Embedded Insurance as a Growth Strategy, Not Just a Product Feature

Aug 13, 2025

Collaborating on Embedded Insurance Strategies

For years, insurance in digital products was seen as little more than a compliance formality -  a cost center or a “nice-to-have” add-on. That’s changing fast. With the rise of embedded insurance, forward-thinking businesses are turning it into a strategic revenue driver rather than an operational burden.

Embedded insurance refers to the integration of insurance products directly into a consumer's purchase journey - at the point of sale or within an existing customer journey. Instead of redirecting users to a separate insurance platform or website, coverage is offered seamlessly within the user experience.

If you’d like to explore this concept in more depth, check out our recent article https://beloy.com/blogs/embedded-insurance on how embedded insurance is transforming customer engagement and business models.

From Cost Perception to Revenue Potential

Many companies still view insurance as an expense, especially when they consider the compliance, integration, and operational effort involved. However, embedded insurance flips the equation: the cost is often carried by the end user, and the business earns commissions or revenue shares on every policy sold. This transforms insurance from a passive add-on into a recurring income source.

According to BCG, embedded insurance is poised to generate over $70 billion in gross written premiums by 2030, with conversion rates already surpassing those of traditional insurance models.  

Turning Embedded Insurance Uncertainty into Opportunity

The hesitation often stems from fear: the complexity of the regulatory landscape, a lack of in-house insurance expertise, and uncertainty over operational requirements. That’s where partners like Beloy step in.
We don’t just provide the tech, we deliver end-to-end enablement, covering legal, operational, tech, product, and compliance. Our team guides partners step-by-step, ensuring they can launch confidently without navigating the regulatory maze alone. 

Technology Has Changed the Game

In the past, insurance partnerships operated under the affinity model: co-branded landing pages, email campaigns, or banner ads. Businesses didn’t bear underwriting or claims costs, but the user experience was clunky. Clicking away to a separate page, re-entering details, and dealing with low conversion rates meant the ROI was minimal, often just a small one-off referral fee.
Today, embedded insurance removes those frictions. It’s integrated directly into the user journey: a one-click option at checkout or part of onboarding. The result? Higher conversion, greater engagement, and recurring revenue share.

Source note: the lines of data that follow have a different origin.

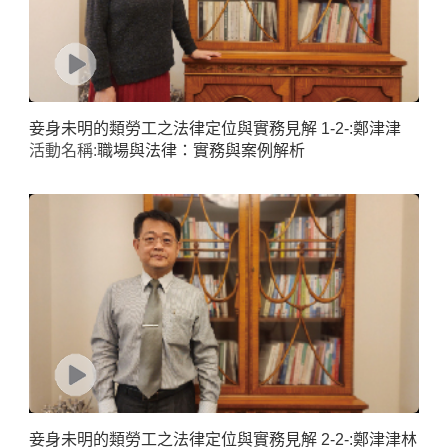
妾身未明的類勞工之法律定位與實務見解 1-2-:鄭津津
活動名稱:
職場與法律：實務與案例解析
妾身未明的類勞工之法律定位與實務見解 2-2-:鄭津津林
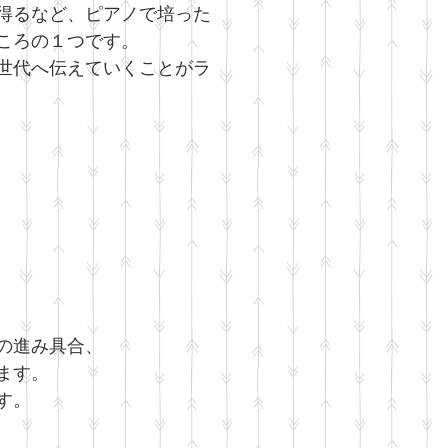
得るなど、ピアノで培った
ころの１つです。
世代へ伝えていくことがラ
の進み具合、
ます。
す。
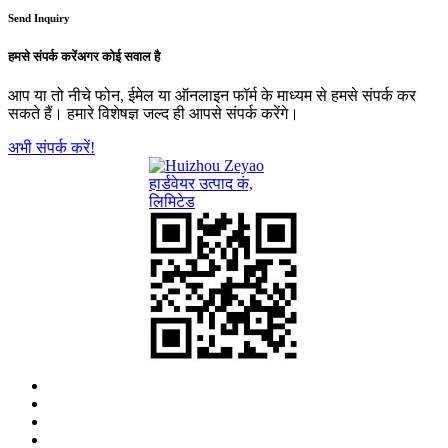
Send Inquiry
हमसे संपर्क करें
अगर कोई सवाल है
आप या तो नीचे फोन, ईमेल या ऑनलाइन फॉर्म के माध्यम से हमसे संपर्क कर
सकते हैं। हमारे विशेषज्ञ जल्द ही आपसे संपर्क करेंगे।
अभी संपर्क करें!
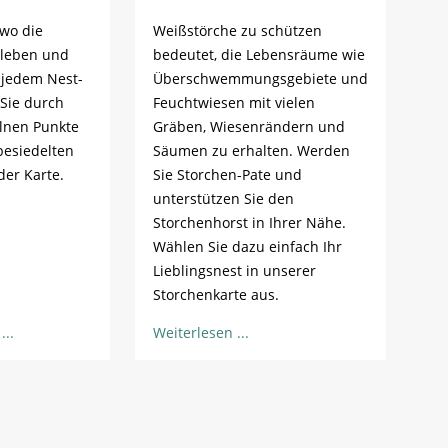
 wo die
Weißstörche zu schützen
 leben und
bedeutet, die Lebensräume wie
u jedem Nest-
Überschwemmungsgebiete und
 Sie durch
Feuchtwiesen mit vielen
elnen Punkte
Gräben, Wiesenrändern und
 besiedelten
Säumen zu erhalten. Werden
der Karte.
Sie Storchen-Pate und
unterstützen Sie den
Storchenhorst in Ihrer Nähe.
Wählen Sie dazu einfach Ihr
Lieblingsnest in unserer
Storchenkarte aus.
Weiterlesen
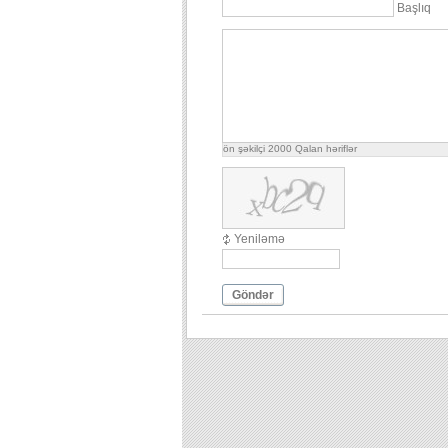
Başlıq
ön şəkilçi
2000
Qalan həriflər
Yeniləmə
Göndər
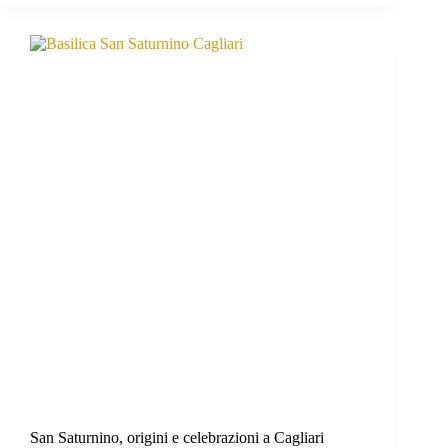
San Saturnino, origini e celebrazioni a Cagliari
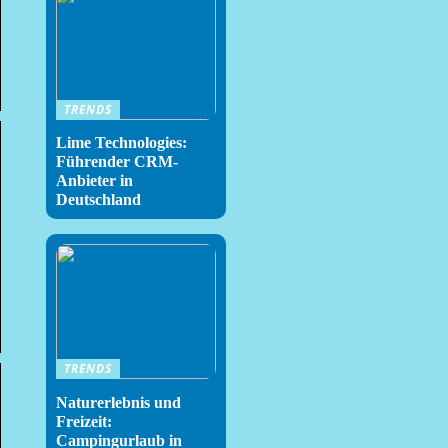
TRENDS
Lime Technologies:
Führender CRM-
Anbieter in
Deutschland
TRENDS
Naturerlebnis und
Freizeit:
Campingurlaub in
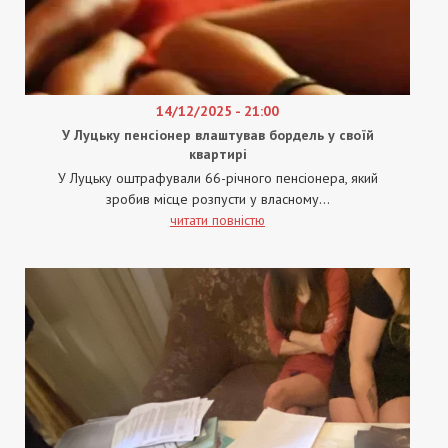
14/12/2025 - 21:00
У Луцьку пенсіонер влаштував бордель у своїй
квартирі
У Луцьку оштрафували 66-річного пенсіонера, який
зробив місце розпусти у власному...
читати повністю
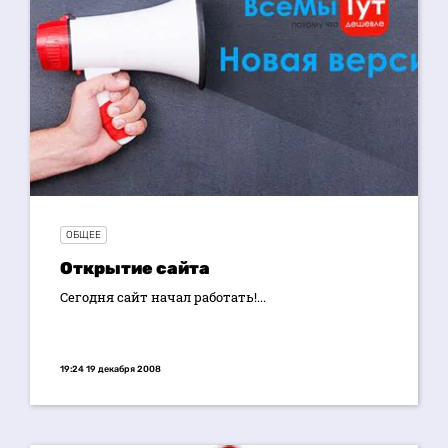
ОБЩЕЕ
Открытие сайта
Сегодня сайт начал работать!...
19:24 19 декабря 2008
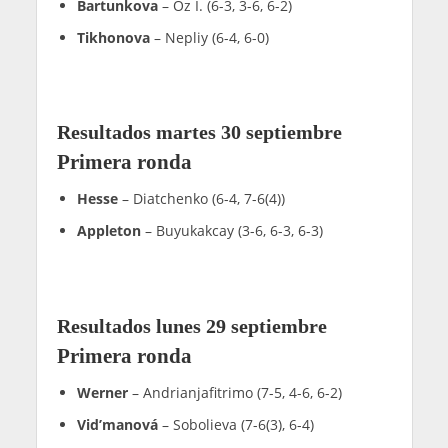
Bartunkova
– Oz I. (6-3, 3-6, 6-2)
Tikhonova
– Nepliy (6-4, 6-0)
Resultados martes 30 septiembre
Primera ronda
Hesse
– Diatchenko (6-4, 7-6(4))
Appleton
– Buyukakcay (3-6, 6-3, 6-3)
Resultados lunes 29 septiembre
Primera ronda
Werner
– Andrianjafitrimo (7-5, 4-6, 6-2)
Vid’manová
– Sobolieva (7-6(3), 6-4)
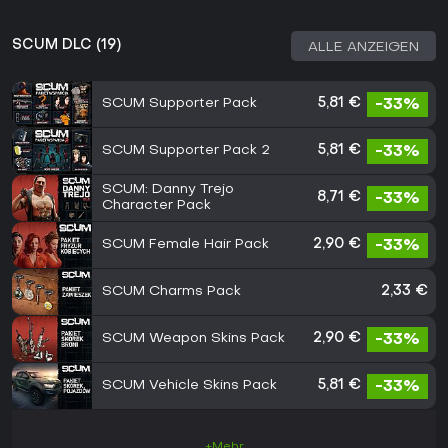
SCUM DLC (19)
ALLE ANZEIGEN
SCUM Supporter Pack
5,81 €
-33%
SCUM Supporter Pack 2
5,81 €
-33%
SCUM: Danny Trejo
8,71 €
-33%
Character Pack
SCUM Female Hair Pack
2,90 €
-33%
SCUM Charms Pack
2,33 €
SCUM Weapon Skins Pack
2,90 €
-33%
SCUM Vehicle Skins Pack
5,81 €
-33%
+Mehr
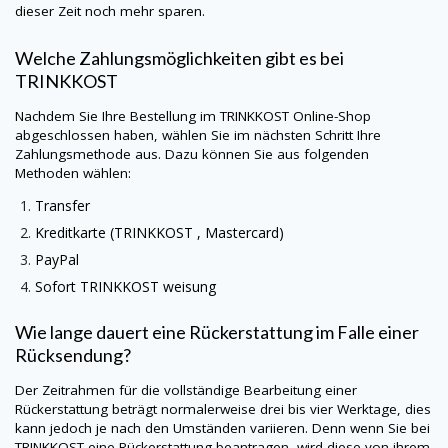
dieser Zeit noch mehr sparen.
Welche Zahlungsmöglichkeiten gibt es bei
TRINKKOST
Nachdem Sie Ihre Bestellung im
TRINKKOST
Online-Shop
abgeschlossen haben, wählen Sie im nächsten Schritt Ihre
Zahlungsmethode aus. Dazu können Sie aus folgenden
Methoden wählen:
Transfer
Kreditkarte (TRINKKOST , Mastercard)
PayPal
Sofort
TRINKKOST
weisung
Wie lange dauert eine Rückerstattung im Falle einer
Rücksendung?
Der Zeitrahmen für die vollständige Bearbeitung einer
Rückerstattung beträgt normalerweise drei bis vier Werktage, dies
kann jedoch je nach den Umständen variieren. Denn wenn Sie bei
TRINKKOST
eine Rückerstattung beantragen, wird diese von ihrem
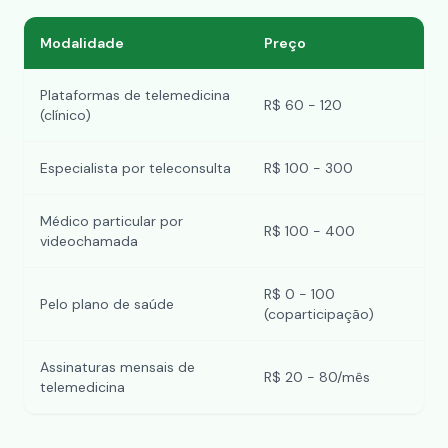
Modalidade
Preço
Plataformas de telemedicina
R$ 60 - 120
(clínico)
Especialista por teleconsulta
R$ 100 - 300
Médico particular por
R$ 100 - 400
videochamada
R$ 0 - 100
Pelo plano de saúde
(coparticipação)
Assinaturas mensais de
R$ 20 - 80/mês
telemedicina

The Revenue Side — Embedded Insurance as a Topline Opportunity

With embedded insurance, businesses can earn a share of every policy sold. This opens creative possibilities. For example, using commission revenue to offer free insurance to VIP customers or high-value segments. Beloy has done exactly this with Uber in the UK, enabling Uber to provide top-tier drivers with complimentary coverage, deepening loyalty and retention.

Embedded Insurance: Driving Revenue Growth

Driving User Value

Ultimately, embedded insurance isn’t just about boosting margins. It’s about removing friction for customers. In mobility, for instance, insurance is often a prerequisite before a vehicle can be delivered. Offering the right coverage at the right moment simplifies the purchasing process, increasing conversion rates and improving overall satisfaction.

In conclusion, embedded insurance is no longer an afterthought. It’s a scalable, revenue-generating product line that improves customer experience and strengthens brand loyalty. For businesses ready to integrate, the opportunity isn’t just to reduce costs, it’s to grow the top line, deepen customer relationships, and stay ahead in a competitive market.